__WRITTEN TASK A__
Using the passage on the RoDTEP credit ledger, answer these:
(i) In which portal do exporters have to create the Electronic Credit Ledger (ECL)?
(ii) Why would the credit not appear in the ledger now?
(iii) What facility is the only one opened at present?
### DOCUMENT TEXT
Once the scroll is generated, the respective amounts would be available in the electronic ledger of the exporter, registered with the Icegate with their digital signature, as credit for converting into a credit scrip, provided exporter has created a RoDTEP (credit ledger) account.

While these procedures have been provided by way of an advisory by the CBIC, since the product wise rates are yet to be notified, the credit would not appear in the ledger now. However, exporters have to ensure that they provide the necessary information in the shipping bill for issuing scrolls once the rates are notified.

Further, one more immediate step the exporters have to take is creation of the Electronic Credit Ledger (ECL) in the ICEGATE portal. The steps to create the ECL are explained in the graphic below.

At present, facility upto creation of RoDTEP Credit Ledger Account is only opened. Once the rates are notified and detailed guidelines issues, exporters will be able to see the scroll details and by selecting the shipping bill can generate scrip which can be transacted online.
######
### ENTRIES SUPPLIED
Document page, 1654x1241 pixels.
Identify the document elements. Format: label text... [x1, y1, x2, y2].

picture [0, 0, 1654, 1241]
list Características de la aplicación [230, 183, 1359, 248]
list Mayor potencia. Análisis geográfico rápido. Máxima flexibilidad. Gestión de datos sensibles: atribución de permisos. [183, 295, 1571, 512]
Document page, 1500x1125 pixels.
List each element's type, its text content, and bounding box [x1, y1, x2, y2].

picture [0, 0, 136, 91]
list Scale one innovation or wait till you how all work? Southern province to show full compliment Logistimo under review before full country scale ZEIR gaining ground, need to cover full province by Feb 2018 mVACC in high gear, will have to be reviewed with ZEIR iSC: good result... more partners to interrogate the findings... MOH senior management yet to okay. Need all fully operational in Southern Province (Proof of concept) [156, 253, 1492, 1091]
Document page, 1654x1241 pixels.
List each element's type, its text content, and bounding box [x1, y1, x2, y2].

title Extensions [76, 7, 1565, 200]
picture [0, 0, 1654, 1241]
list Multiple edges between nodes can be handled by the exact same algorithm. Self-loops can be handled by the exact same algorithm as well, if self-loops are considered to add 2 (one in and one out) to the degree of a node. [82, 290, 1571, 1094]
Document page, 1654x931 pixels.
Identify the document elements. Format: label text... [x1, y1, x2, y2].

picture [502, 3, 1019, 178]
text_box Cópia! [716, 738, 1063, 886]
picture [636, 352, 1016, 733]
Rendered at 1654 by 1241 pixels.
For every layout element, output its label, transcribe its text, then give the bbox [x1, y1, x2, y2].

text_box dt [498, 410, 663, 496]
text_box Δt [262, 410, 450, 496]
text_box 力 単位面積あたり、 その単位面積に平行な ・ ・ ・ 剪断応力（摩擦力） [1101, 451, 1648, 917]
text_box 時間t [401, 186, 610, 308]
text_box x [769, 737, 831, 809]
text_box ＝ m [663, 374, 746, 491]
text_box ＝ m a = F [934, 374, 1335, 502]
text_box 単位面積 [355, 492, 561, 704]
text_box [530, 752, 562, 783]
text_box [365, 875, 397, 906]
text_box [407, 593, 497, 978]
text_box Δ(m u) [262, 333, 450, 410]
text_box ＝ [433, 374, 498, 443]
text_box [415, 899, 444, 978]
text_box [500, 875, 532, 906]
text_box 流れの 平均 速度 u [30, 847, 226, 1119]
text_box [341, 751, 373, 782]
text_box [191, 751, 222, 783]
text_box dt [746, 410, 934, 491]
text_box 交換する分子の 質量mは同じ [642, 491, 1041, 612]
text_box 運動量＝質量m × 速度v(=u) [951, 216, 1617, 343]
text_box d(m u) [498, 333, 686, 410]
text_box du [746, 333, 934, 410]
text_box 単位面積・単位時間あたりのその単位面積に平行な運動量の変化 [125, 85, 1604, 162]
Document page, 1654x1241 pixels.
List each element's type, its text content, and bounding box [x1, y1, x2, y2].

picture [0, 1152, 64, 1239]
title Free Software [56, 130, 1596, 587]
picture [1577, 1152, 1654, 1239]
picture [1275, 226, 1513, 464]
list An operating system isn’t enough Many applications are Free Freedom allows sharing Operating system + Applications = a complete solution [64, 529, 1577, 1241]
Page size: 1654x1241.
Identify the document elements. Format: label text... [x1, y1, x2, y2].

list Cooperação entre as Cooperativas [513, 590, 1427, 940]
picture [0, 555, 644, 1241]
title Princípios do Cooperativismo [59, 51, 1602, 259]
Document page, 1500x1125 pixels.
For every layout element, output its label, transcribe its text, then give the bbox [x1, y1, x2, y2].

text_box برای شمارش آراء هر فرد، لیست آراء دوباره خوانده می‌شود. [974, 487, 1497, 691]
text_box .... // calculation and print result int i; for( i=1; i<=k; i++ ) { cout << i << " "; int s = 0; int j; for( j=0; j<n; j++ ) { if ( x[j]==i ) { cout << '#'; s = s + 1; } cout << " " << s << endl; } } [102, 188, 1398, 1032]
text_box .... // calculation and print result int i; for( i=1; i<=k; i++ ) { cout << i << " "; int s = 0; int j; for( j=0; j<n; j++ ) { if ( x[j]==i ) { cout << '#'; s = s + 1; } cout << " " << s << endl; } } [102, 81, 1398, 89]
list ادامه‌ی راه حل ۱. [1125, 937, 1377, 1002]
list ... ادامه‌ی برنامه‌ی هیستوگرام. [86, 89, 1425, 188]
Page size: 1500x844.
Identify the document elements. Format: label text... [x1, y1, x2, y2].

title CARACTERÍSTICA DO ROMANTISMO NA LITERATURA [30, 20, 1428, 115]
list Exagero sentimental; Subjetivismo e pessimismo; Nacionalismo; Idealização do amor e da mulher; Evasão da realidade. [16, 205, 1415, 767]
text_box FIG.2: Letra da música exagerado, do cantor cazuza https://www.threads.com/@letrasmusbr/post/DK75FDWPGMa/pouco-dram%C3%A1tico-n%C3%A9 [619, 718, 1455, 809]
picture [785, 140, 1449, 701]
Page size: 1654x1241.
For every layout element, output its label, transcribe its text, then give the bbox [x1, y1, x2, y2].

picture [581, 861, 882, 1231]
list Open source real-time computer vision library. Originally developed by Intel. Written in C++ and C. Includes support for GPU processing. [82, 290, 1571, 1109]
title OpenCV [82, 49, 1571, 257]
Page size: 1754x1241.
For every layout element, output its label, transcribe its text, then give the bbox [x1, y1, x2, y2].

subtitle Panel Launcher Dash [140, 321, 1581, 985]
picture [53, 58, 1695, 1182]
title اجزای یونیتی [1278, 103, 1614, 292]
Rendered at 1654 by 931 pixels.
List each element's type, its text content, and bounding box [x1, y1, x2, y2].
######
__WRITTEN TASK B__
Can you reproduce the rows word for word, from the very first row through the line containing "list Multiple edges"?

__TASK SOLUTION A__
(i) The ICEGATE portal.
(ii) The product wise rates are yet to be notified.
(iii) The facility up to creation of the RoDTEP Credit Ledger Account.

__TASK SOLUTION B__
Document page, 1654x1241 pixels.
Identify the document elements. Format: label text... [x1, y1, x2, y2].

picture [0, 0, 1654, 1241]
list Características de la aplicación [230, 183, 1359, 248]
list Mayor potencia. Análisis geográfico rápido. Máxima flexibilidad. Gestión de datos sensibles: atribución de permisos. [183, 295, 1571, 512]
Document page, 1500x1125 pixels.
List each element's type, its text content, and bounding box [x1, y1, x2, y2].

picture [0, 0, 136, 91]
list Scale one innovation or wait till you how all work? Southern province to show full compliment Logistimo under review before full country scale ZEIR gaining ground, need to cover full province by Feb 2018 mVACC in high gear, will have to be reviewed with ZEIR iSC: good result... more partners to interrogate the findings... MOH senior management yet to okay. Need all fully operational in Southern Province (Proof of concept) [156, 253, 1492, 1091]
Document page, 1654x1241 pixels.
List each element's type, its text content, and bounding box [x1, y1, x2, y2].

title Extensions [76, 7, 1565, 200]
picture [0, 0, 1654, 1241]
list Multiple edges between nodes can be handled by the exact same algorithm. Self-loops can be handled by the exact same algorithm as well, if self-loops are considered to add 2 (one in and one out) to the degree of a node. [82, 290, 1571, 1094]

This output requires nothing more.